Both of those papers still exist in some form, even if they are a shadow of their former selves after being sold to different owners over the years. But the family-run rural Iowa paper with its 3,000-copy circulation that is at the center of the documentary Storm Lake that comes two times a week focuses on local issues both big and small. At a time when so many smaller papers have disappeared, creating a desert of information at a time when shouting out “fake news” is a thing, this dedicated staff of 10 employees is determined to serve their customers by holding a mirror up to the town, sharing the good, the bad and sometimes the ugly.
The heart, soul and voice of Jerry Risius and Beth Levinson’s doc that takes place over two years is Storm Lake Times editor Art Cullen, whose bushy gray hair, wire-rimmed glasses, take-no-prisoners attitude and sheer passion has an aura of a lanky Mark Twain. He is especially hard on his son, lead reporter Tom. Wife Dolores is a feature editor and photographer while sister-in-law Mary handles recipe articles. Meanwhile, Cullen’s older brother John, who founded the paper in 1990, serves as publisher for free, since he is receiving Social Security. Another integral part of the team is Peach, a friendly news hound, who happily lopes around the office most of the day.
He also has a knack for writing engaging editorials that often butt up against conservative views, whether taking Trump’s policies to task or supporting the town’s large Latino population, many who work at a Tyson plant and fear being rounded up by the authorities because they are undocumented. His arguments are compelling enough, however, that those with opposite views still want to read what he says.

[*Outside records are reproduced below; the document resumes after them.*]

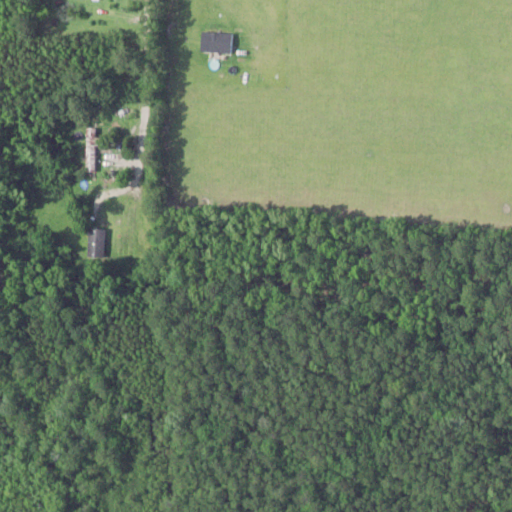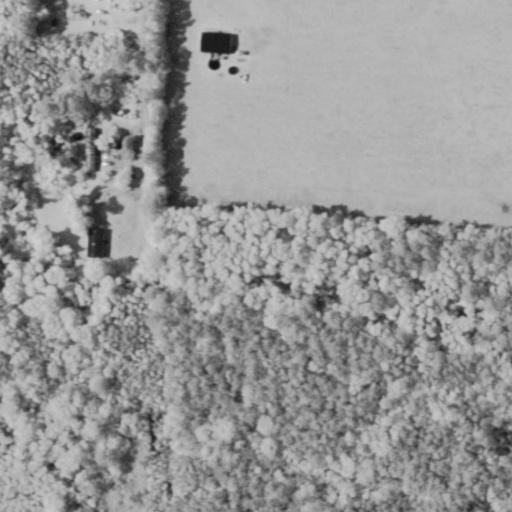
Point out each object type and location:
building: (217, 41)
road: (260, 82)
road: (146, 89)
building: (92, 148)
building: (97, 242)
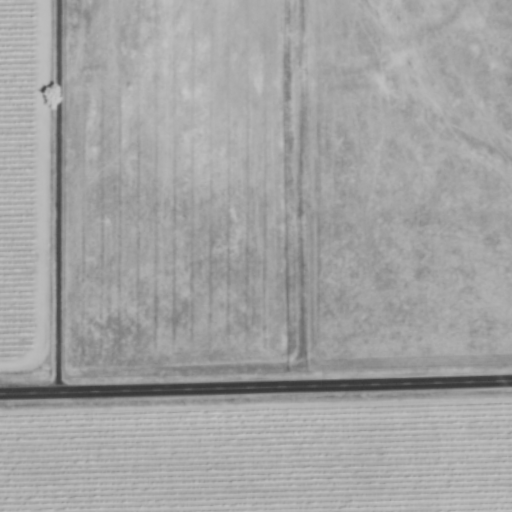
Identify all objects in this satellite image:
road: (60, 197)
road: (256, 388)
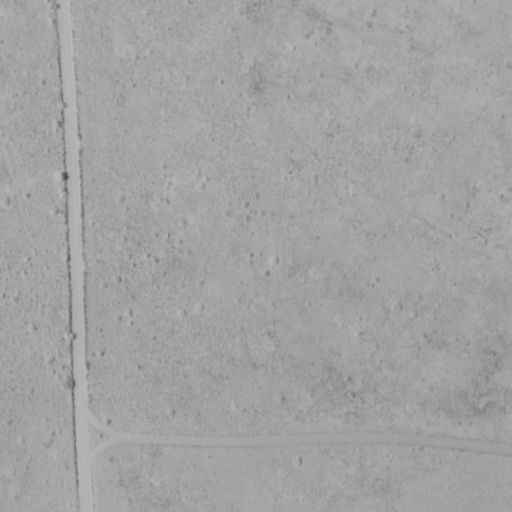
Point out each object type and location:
road: (80, 255)
road: (296, 443)
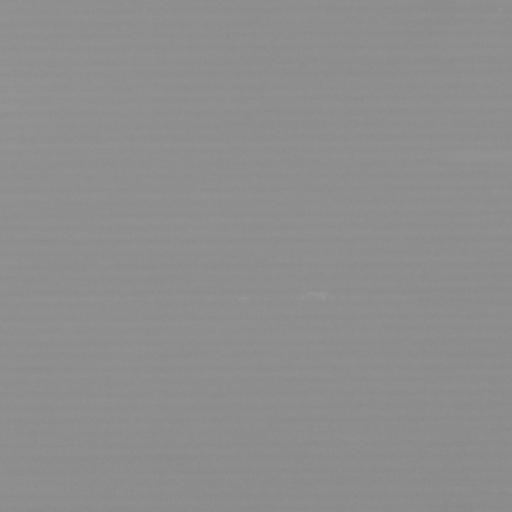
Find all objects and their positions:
crop: (255, 255)
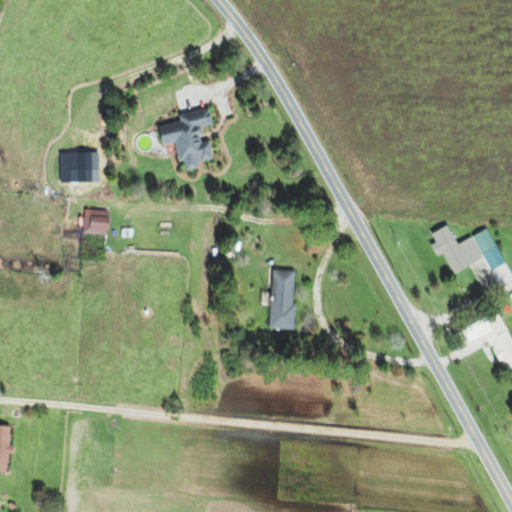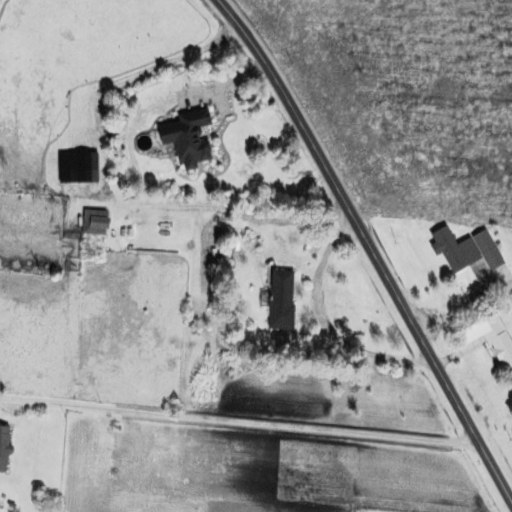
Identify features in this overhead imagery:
building: (186, 138)
building: (92, 225)
building: (451, 249)
road: (369, 256)
building: (277, 300)
building: (495, 340)
building: (2, 447)
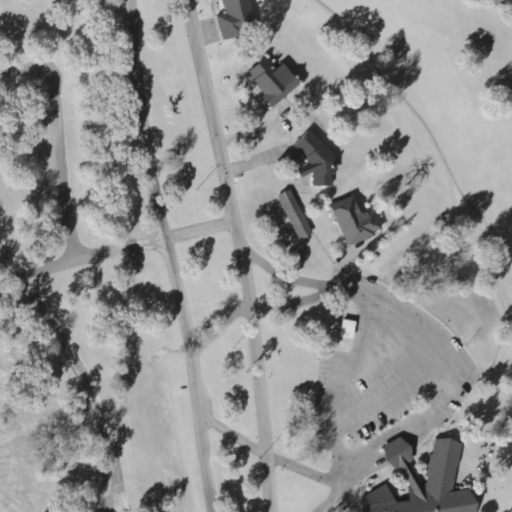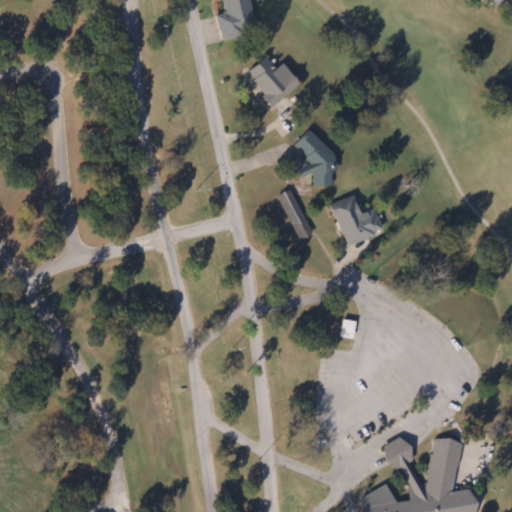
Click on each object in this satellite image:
road: (511, 0)
building: (232, 19)
building: (269, 80)
road: (59, 143)
building: (312, 160)
building: (292, 214)
building: (350, 221)
road: (201, 231)
road: (121, 252)
road: (245, 253)
road: (166, 256)
road: (13, 263)
road: (51, 270)
building: (343, 329)
road: (219, 331)
road: (87, 391)
road: (331, 480)
building: (420, 482)
road: (330, 498)
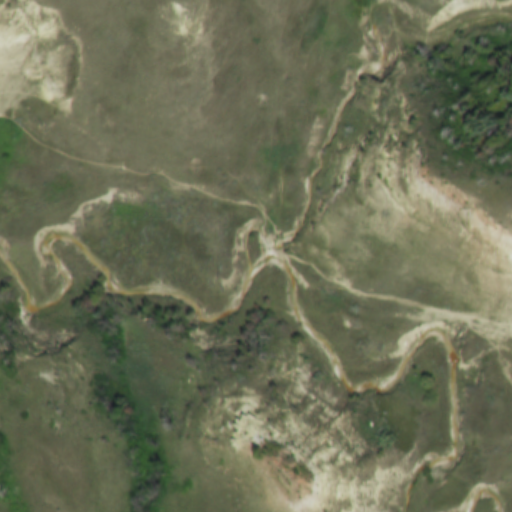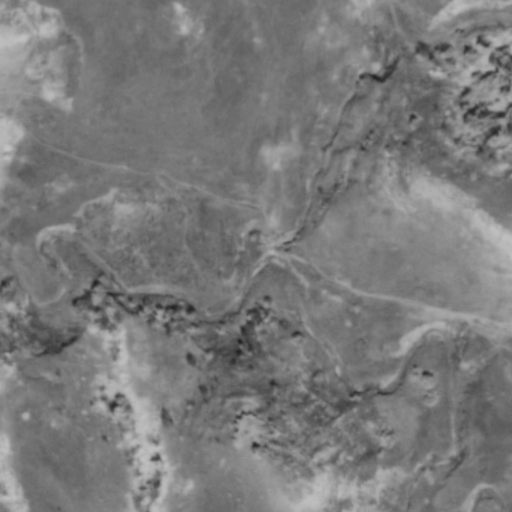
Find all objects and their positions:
road: (261, 214)
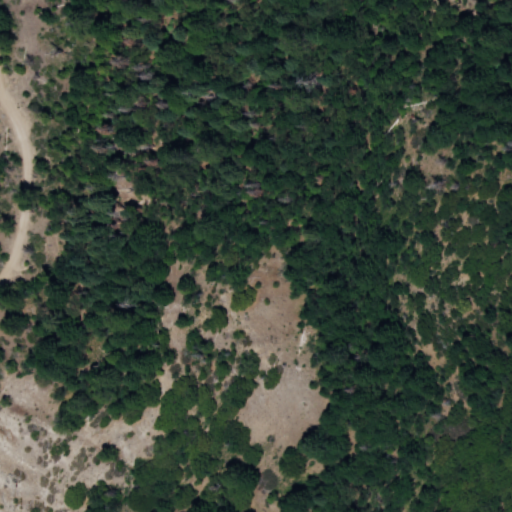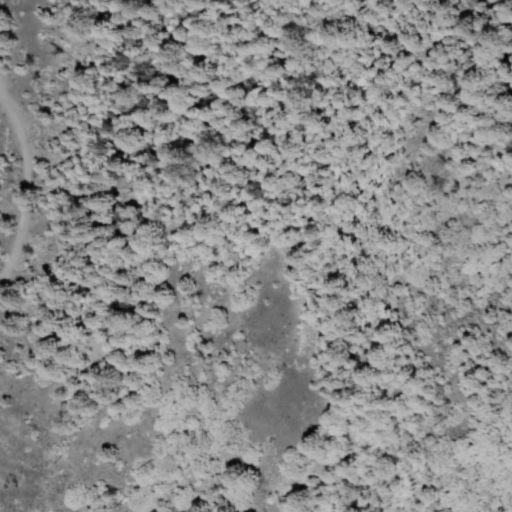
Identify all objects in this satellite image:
road: (28, 148)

During 2019, various candidates for president do a whistle stop in town, including Pete Buttigieg, who visits the Times office, Bernie Sanders, Amy Klobuchar and Elizabeth Warren. Yes, the state’s botched the vote count during the 2020 Democratic caucuses and the sudden break-out of the COVID-19 that endangered the lives of immigrants at the huge Tyson plant when no testing was available. But the paper’s bread-and-butter stories are less to do with political issues and more to do with daily life in town. The first baby of the New Year is duly celebrated alongside its Micronesian parents. Ice Out Day is a thing, complete with photos of quickly melting chunks of frozen water in the lake. Kid’s drawings take up a fair amount of real estate. Meanwhile, a Pork Queen is crowned during a parade. And a young man who did well in a Spanish TV singing talent contest gets a spread.
The pandemic almost made the Times a causality, given that ad dollars went down the drain with everyone in lockdown. Matters grew bad enough that Art thought about selling the paper’s building. But thanks to a GoFundMe campaign meant to help out other family-run Western Iowa papers, the Times team was able to survive.
Art made a name for himself and the Times when he won a 2017 Pulitzer for exposing dark money among local county officials involved in corporate agriculture. Similarly, before I joined the Niagara Gazette, reporter Michael Brown received three Pulitzer Prize nominations when he covered the toxic waste disaster known as Love Canal in the late ‘70s. Sadly, a stat shown during the doc reveals that one in four newspapers have shut down over the last 15 years in the U.S. More and more in a time when some news outlets engage in spreading harmful lies, we need such homespun honesty in order to simply survive these days. When a newspaper is local in scope, it lives and breathes along with its customers and has a duty to serve them.